Smartphone app helps ovarian cancer surgeons
Smartphone technology is now entering the operating room, allowing ovarian cancer surgeons in B.C. to use an application to store and track information in a database.
The smartphone app was spearheaded by Dr. Sarah Finlayson, a surgeon and researcher with the Ovarian Cancer Research Program at the B.C. Cancer Agency and the Vancouver Coastal Health Authority.
The app itself was developed by at team the Cheryl Brown Ovarian Outcomes Unit.
Finlayson said as soon as an ovarian cancer procedure is finished, surgeons can pick up their smartphones and enter all the information about the case in about five minutes.
"Basically it's quick, accurate, easy to use and replaces what was previously a time consuming, costly chart review," said Finlayson.

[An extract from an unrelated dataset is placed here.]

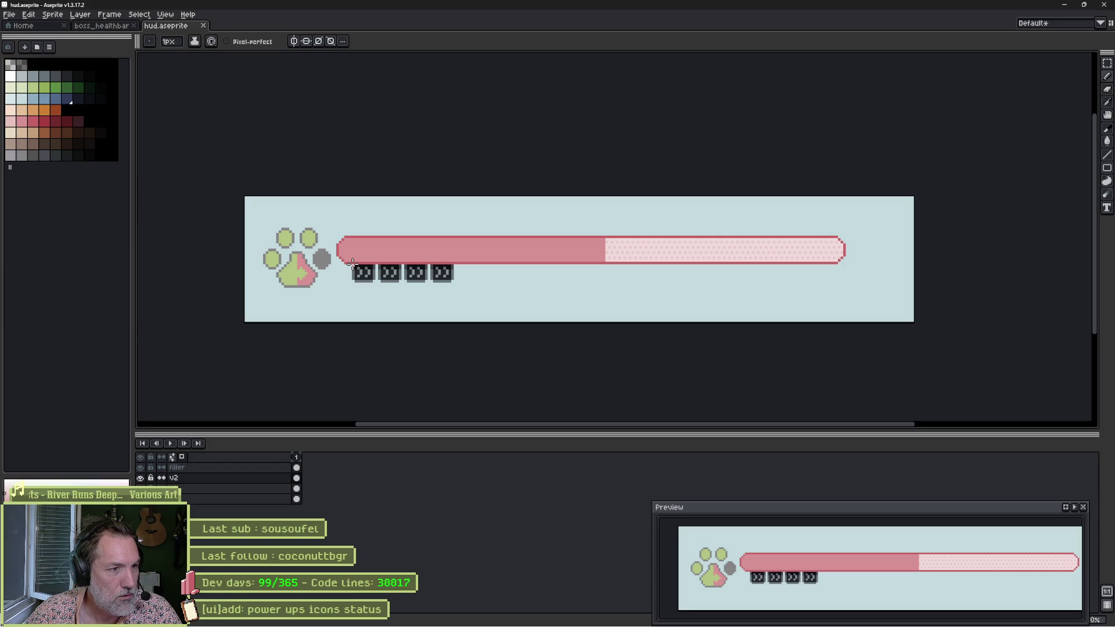
{"action": "left_click_drag", "start_coordinate": [352, 264], "coordinate": [440, 285]}
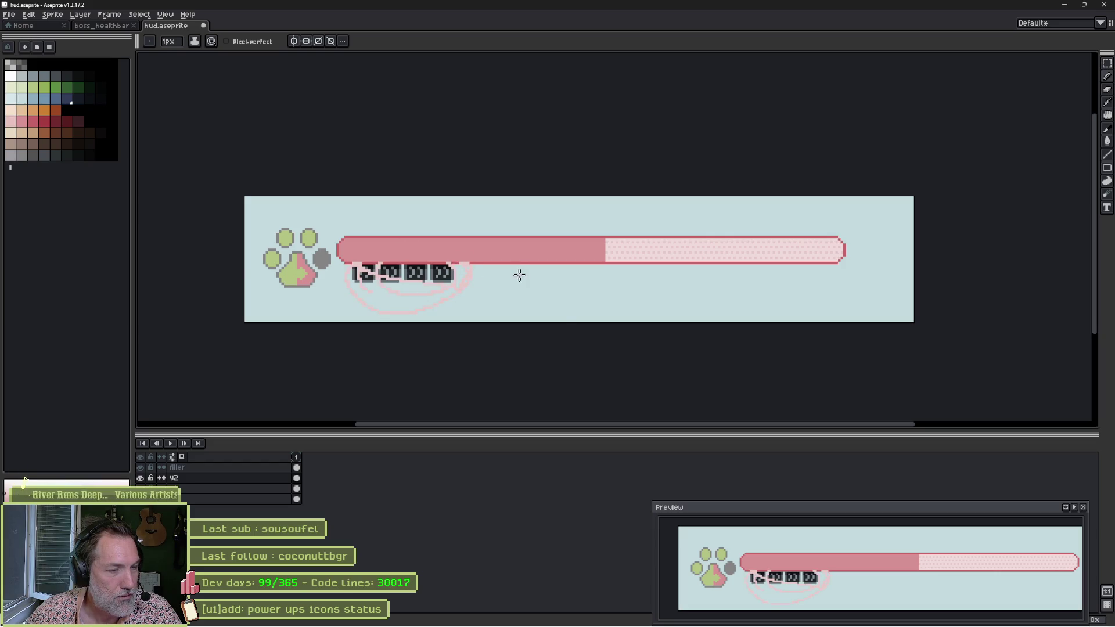
{"action": "key", "text": "ctrl+z"}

The application eliminates a long chart-review process where doctors had to fill out the forms before manually entering the information into a computer, a process that took at least one hour.
The data can then be used in cancer research.
The pilot program for the two-year project has just been completed and a second version of the app will now be up and running.
Finlayson said now money spent on time and staff to catalogue the information can be used in other ways.
The patient data is secured and then available for leading-edge ovarian cancer research initiatives.
Donation aided development
A donation to the B.C. Cancer Foundation from Doug Gray, whose wife survived a rare former of ovarian cancer, is being credited in part for the development of the smartphone application.
Gray donated $130,000 and asked the B.C. Cancer Foundation to find someone to match his donation for a total of $260,000 towards ovarian cancer research.
Gray said the province's ovarian cancer research work is among the world's best and this new app will make it better in terms of data processing and sharing.
"From my viewpoint B.C. is so stellar in this regard because of the way it's set up ..." said Gray. "All I did was (be) an enabler."
A self-described hard-nosed business man, Gray said he wanted to see the results from the project to which his donation went, and was not disappointed.
"By the time I went through that whole project of satisfying myself, my comfort zone was enhanced 100 fold," he said.
Finlayson said there is currently no plan to use the system outside of British Columbia, but wider use of the app is something the unit would be open to exploring.